**ENTRIES SHOWN:**
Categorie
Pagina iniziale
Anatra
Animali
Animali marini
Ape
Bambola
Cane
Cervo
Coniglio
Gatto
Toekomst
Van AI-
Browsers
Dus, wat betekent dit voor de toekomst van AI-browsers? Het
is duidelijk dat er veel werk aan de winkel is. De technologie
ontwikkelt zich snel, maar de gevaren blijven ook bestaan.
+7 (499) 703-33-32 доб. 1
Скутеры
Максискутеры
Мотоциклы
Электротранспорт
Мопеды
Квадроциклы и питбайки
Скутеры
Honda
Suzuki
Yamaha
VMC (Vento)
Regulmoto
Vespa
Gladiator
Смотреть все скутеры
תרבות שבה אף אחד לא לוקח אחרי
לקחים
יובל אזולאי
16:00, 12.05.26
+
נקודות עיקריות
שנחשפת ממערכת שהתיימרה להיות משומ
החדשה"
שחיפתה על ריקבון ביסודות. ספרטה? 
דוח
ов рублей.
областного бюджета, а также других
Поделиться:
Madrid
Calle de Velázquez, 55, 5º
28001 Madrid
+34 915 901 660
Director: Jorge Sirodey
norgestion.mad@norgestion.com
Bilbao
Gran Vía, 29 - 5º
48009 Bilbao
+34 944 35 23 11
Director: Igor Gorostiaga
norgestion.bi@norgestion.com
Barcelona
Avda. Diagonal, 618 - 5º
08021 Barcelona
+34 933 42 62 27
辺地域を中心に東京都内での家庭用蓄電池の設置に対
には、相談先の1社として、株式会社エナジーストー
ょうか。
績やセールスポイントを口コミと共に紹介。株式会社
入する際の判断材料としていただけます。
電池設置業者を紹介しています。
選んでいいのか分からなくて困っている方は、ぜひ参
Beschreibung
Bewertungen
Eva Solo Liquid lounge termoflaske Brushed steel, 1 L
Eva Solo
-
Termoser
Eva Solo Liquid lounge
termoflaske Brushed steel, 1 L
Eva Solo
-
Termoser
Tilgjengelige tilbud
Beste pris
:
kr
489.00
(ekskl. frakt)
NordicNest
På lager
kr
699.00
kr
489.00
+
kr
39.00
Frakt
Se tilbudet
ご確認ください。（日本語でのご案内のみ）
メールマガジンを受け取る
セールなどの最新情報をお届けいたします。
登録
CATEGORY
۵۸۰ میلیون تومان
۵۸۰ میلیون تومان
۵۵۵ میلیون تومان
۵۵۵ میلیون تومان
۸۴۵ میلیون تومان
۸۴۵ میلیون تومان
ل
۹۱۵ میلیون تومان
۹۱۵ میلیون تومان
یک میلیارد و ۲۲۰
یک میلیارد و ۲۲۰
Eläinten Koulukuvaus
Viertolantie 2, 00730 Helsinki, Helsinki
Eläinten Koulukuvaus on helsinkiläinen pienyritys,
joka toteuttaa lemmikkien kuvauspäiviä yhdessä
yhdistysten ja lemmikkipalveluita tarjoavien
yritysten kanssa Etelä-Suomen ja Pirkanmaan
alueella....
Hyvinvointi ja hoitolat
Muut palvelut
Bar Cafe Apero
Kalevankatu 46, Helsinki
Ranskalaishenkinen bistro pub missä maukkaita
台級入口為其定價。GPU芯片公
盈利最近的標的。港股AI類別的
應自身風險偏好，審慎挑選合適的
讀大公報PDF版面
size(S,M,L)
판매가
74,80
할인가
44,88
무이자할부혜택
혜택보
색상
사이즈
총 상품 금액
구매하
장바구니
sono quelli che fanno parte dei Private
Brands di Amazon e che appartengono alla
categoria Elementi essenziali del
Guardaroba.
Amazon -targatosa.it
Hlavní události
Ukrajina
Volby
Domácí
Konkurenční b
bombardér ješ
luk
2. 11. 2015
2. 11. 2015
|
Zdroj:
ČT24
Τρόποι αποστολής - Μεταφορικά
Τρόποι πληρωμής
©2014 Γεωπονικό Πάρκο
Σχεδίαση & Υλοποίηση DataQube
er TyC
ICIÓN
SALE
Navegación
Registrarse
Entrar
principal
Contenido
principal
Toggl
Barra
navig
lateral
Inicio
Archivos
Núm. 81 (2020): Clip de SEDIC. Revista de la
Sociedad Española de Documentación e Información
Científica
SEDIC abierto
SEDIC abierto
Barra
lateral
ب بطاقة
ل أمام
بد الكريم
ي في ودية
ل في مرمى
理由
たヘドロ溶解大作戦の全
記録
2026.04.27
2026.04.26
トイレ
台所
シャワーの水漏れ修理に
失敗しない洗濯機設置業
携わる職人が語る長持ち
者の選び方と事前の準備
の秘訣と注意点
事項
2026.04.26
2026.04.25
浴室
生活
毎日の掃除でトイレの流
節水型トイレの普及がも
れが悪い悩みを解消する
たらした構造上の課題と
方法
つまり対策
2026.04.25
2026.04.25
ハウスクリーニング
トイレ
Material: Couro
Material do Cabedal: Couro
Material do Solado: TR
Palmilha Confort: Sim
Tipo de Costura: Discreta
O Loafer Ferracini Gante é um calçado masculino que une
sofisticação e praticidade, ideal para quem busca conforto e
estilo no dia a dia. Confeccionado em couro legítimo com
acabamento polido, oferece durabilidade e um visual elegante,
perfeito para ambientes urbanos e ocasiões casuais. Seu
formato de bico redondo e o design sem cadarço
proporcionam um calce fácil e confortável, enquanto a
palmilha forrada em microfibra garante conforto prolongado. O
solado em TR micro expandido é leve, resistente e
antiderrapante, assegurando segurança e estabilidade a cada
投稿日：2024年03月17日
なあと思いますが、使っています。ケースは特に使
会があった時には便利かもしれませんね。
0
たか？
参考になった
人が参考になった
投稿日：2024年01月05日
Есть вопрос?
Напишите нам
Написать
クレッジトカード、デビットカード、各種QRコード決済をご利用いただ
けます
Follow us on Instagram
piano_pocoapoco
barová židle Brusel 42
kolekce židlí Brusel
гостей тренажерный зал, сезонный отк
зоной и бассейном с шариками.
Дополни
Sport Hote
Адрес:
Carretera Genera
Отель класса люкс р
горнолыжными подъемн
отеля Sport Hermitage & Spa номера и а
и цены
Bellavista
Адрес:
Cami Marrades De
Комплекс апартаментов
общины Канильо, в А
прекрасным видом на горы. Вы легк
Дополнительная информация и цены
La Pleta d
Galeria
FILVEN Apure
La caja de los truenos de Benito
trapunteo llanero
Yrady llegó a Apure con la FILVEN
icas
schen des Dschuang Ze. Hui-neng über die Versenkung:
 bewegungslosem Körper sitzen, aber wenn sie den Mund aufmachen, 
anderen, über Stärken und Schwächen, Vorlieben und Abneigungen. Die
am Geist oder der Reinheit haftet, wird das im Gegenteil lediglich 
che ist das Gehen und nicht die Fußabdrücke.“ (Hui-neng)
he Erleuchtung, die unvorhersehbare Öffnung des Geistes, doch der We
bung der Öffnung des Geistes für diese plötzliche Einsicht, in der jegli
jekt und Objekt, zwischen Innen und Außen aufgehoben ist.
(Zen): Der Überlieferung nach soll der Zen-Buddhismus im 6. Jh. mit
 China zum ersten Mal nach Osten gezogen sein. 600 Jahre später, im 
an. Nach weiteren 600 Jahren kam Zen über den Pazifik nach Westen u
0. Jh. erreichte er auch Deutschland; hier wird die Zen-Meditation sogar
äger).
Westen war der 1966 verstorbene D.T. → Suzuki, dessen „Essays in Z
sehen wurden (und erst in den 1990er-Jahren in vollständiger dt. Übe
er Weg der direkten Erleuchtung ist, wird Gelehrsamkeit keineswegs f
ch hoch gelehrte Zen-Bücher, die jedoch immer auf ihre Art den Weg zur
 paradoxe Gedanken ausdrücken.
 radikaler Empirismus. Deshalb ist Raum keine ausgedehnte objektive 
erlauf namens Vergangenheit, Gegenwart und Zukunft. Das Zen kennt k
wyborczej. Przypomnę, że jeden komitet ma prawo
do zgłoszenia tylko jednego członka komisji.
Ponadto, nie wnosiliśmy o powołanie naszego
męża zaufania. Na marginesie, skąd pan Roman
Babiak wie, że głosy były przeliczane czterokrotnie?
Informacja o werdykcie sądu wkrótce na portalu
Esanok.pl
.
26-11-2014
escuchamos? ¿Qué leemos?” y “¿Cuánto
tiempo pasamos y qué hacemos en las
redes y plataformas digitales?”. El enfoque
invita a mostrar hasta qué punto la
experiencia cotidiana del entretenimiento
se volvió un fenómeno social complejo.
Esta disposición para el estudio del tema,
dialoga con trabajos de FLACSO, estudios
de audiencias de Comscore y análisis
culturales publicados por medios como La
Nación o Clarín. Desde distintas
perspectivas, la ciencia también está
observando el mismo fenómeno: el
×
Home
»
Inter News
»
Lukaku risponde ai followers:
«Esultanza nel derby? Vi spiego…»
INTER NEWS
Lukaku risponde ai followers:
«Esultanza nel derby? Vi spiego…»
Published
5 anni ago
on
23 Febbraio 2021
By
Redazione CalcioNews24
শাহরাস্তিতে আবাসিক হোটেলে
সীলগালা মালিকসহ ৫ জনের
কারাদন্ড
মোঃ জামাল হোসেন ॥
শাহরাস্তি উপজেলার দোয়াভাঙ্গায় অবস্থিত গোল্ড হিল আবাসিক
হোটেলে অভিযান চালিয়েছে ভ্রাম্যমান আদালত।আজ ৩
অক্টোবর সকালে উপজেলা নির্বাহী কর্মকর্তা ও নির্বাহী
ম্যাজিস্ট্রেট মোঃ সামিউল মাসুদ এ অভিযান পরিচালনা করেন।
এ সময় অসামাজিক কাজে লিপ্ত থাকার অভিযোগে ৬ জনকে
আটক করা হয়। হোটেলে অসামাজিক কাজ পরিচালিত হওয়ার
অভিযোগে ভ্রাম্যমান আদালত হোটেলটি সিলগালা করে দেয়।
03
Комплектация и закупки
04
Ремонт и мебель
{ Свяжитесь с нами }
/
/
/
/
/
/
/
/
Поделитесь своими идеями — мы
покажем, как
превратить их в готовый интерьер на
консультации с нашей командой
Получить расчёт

**EXERCISE PROMPT:** Considering only lines that hold the word "termoflaske", work out how many appear in the listing above and give that number only.

**EXERCISE SOLUTION:** 2